The annual rate was the highest since mid-1990.

The data showed strong domestic inflation, known as non-tradable goods, which rose 1.5% for the quarter, up 5.3% from a year ago, while the Imported inflation, known as tradable goods, like fuel, rose 1.3% for the quarter and 6.9%. annually.

An economist said the data showed there was a solid core of national inflation and it was not just a temporary issue.

“A widening rising inflation front is emerging that will be difficult to slow down, and we expect annual CPI inflation to remain above 3% through 2023,” he said. said SBA chief economist Mark Smith.
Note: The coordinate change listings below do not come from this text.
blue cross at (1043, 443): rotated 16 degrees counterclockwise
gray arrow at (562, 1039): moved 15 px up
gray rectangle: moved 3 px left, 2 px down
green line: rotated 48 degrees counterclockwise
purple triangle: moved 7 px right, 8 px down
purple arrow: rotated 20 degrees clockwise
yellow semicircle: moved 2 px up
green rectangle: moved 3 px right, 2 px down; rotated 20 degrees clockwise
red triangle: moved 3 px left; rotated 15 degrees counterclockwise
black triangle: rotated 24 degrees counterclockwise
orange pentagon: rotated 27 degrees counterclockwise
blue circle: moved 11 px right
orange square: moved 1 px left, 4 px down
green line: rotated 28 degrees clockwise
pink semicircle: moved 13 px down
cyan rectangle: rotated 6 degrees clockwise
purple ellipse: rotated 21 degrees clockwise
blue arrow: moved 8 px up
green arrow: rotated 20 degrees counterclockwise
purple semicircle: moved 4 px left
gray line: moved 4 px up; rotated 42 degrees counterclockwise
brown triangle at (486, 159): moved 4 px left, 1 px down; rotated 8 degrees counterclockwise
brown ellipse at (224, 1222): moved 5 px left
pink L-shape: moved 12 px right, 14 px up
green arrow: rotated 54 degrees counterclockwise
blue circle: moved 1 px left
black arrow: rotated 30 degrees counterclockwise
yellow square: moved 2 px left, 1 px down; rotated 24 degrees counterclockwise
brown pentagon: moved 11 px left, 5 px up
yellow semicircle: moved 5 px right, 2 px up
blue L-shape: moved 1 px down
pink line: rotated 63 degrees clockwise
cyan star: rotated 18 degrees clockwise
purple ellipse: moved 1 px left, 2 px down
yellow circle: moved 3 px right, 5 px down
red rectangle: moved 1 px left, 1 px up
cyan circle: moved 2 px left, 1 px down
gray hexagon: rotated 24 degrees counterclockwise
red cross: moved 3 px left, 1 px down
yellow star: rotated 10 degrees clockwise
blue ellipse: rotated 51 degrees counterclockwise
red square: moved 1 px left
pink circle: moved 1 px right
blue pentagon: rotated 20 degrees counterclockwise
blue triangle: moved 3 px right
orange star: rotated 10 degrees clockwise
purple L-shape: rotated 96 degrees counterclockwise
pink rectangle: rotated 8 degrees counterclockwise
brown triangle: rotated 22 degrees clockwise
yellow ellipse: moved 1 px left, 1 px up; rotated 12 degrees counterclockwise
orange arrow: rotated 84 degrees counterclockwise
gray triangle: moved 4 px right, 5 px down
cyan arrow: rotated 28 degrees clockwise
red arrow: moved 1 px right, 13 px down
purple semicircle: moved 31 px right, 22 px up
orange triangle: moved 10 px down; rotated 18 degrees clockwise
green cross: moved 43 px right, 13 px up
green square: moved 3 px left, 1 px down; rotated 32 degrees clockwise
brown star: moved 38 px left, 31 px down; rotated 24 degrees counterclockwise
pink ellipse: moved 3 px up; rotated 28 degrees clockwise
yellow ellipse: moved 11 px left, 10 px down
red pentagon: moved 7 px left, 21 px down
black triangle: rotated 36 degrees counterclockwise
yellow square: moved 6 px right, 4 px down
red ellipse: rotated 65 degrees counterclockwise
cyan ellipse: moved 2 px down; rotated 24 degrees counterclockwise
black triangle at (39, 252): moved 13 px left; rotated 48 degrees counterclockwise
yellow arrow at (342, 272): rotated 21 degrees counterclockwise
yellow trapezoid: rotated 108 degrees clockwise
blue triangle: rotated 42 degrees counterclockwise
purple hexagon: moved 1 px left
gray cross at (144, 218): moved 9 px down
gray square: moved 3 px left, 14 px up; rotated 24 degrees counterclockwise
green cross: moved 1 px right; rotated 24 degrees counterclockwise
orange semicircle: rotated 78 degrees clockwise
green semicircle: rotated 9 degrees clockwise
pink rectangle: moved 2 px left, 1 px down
The strength of the numbers should lead to a series of hikes in the official exchange rate (OCR) throughout the year from the Reserve Bank.

“Consistently high inflation and an extraordinarily tight labor market backdrop and outlook warrant a faster pace of OCR increases and a higher OCR endpoint,” Smith said.

He said he expected the cash rate, currently at 0.75%, to hit 2% by the end of the year.

Prime Minister Jacinda Ardern said that the inflation rate was completely based on the global situation and that in the United States, for example, the rate was even higher than in New Zealand.

Oil prices and international tensions that affect those oil prices have been a contributing factor, she said.

“We are not the only ones experiencing high inflation rates.”